Association between delivery of small-for-gestational-age neonate and long-term maternal chronic kidney disease Academic Article uri icon

abstract

  • Objective: To investigate whether delivery of a small for gestational age (SGA) neonate poses a risk for subsequent long-term maternal renal disease. Study design: A population-based study was conducted. Comparison was performed regarding the incidence of long-term renal morbidity in a cohort of women with and without a previous delivery of a SGA neonate. Deliveries occurred during a 25-year period, with a mean follow-up duration of 11.2 years.
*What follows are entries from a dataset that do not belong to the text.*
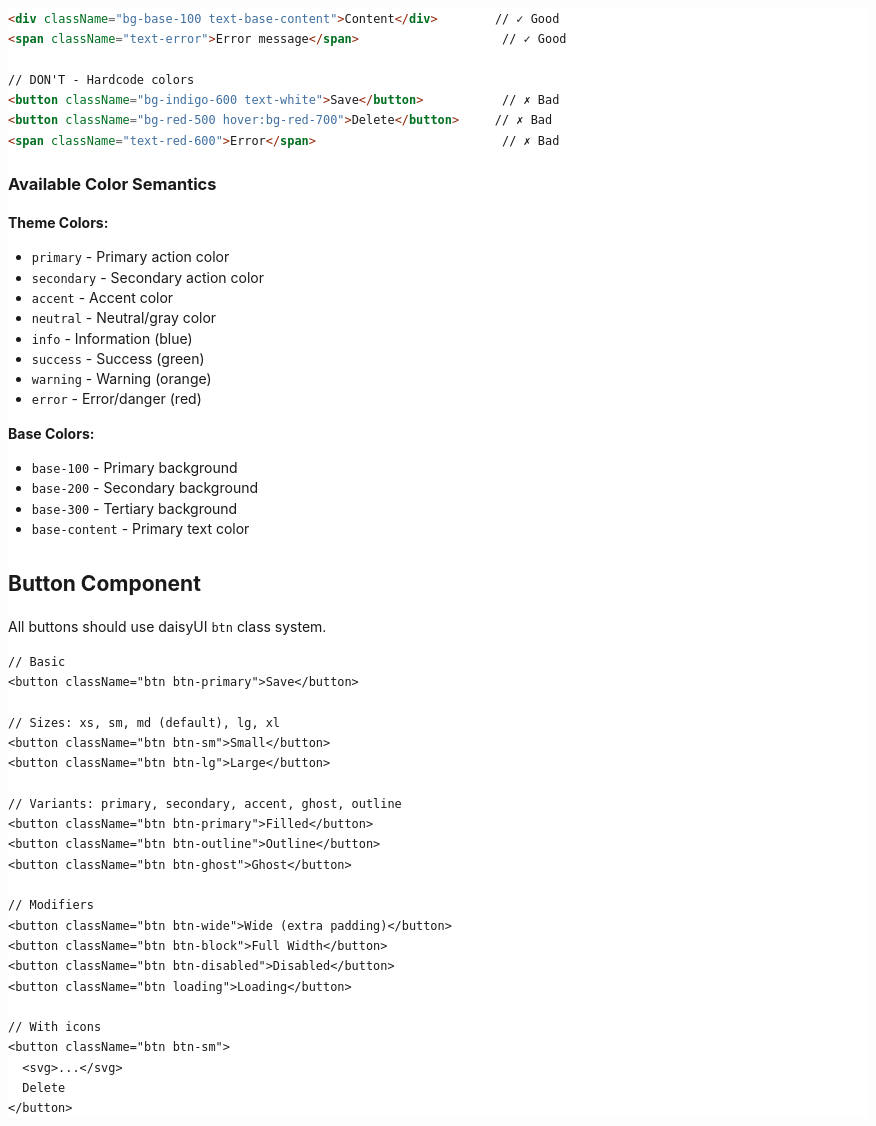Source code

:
```markdown
<div className="bg-base-100 text-base-content">Content</div>        // ✓ Good
<span className="text-error">Error message</span>                    // ✓ Good

// DON'T - Hardcode colors
<button className="bg-indigo-600 text-white">Save</button>           // ✗ Bad
<button className="bg-red-500 hover:bg-red-700">Delete</button>     // ✗ Bad
<span className="text-red-600">Error</span>                          // ✗ Bad
```

### Available Color Semantics

**Theme Colors:**
- `primary` - Primary action color
- `secondary` - Secondary action color
- `accent` - Accent color
- `neutral` - Neutral/gray color
- `info` - Information (blue)
- `success` - Success (green)
- `warning` - Warning (orange)
- `error` - Error/danger (red)

**Base Colors:**
- `base-100` - Primary background
- `base-200` - Secondary background
- `base-300` - Tertiary background
- `base-content` - Primary text color

## Button Component

All buttons should use daisyUI `btn` class system.

```tsx
// Basic
<button className="btn btn-primary">Save</button>

// Sizes: xs, sm, md (default), lg, xl
<button className="btn btn-sm">Small</button>
<button className="btn btn-lg">Large</button>

// Variants: primary, secondary, accent, ghost, outline
<button className="btn btn-primary">Filled</button>
<button className="btn btn-outline">Outline</button>
<button className="btn btn-ghost">Ghost</button>

// Modifiers
<button className="btn btn-wide">Wide (extra padding)</button>
<button className="btn btn-block">Full Width</button>
<button className="btn btn-disabled">Disabled</button>
<button className="btn loading">Loading</button>

// With icons
<button className="btn btn-sm">
  <svg>...</svg>
  Delete
</button>
```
Renal morbidity included kidney transplantation, chronic renal failure and hypertensive renal disease. Cox proportional hazards model was used to estimate the adjusted hazards ratio (HR) for renal-related hospitalizations and mortality. Results: Out of 99 342 deliveries that met the inclusion criteria, 10 701 (10.7%) occurred in patients who had at least one previous delivery of a SGA neonate. During the follow-up period, patients with a delivery of an SGA neonate had higher rates of renal-related hospitalizations (0.2% versus 0.1%; OR = 1.6, 95% CI 1.01-2.5; p = 0.04). In a Cox proportional hazards model, adjusted for confounders, previous delivery of a SGA neonate was independently associated with subsequent maternal renal-related hospitalizations (adjusted HR, 1.7; 95% CI 1.1-2.8). Conclusion: Delivery of a SGA neonate is an independent risk factor for long-term maternal renal disease.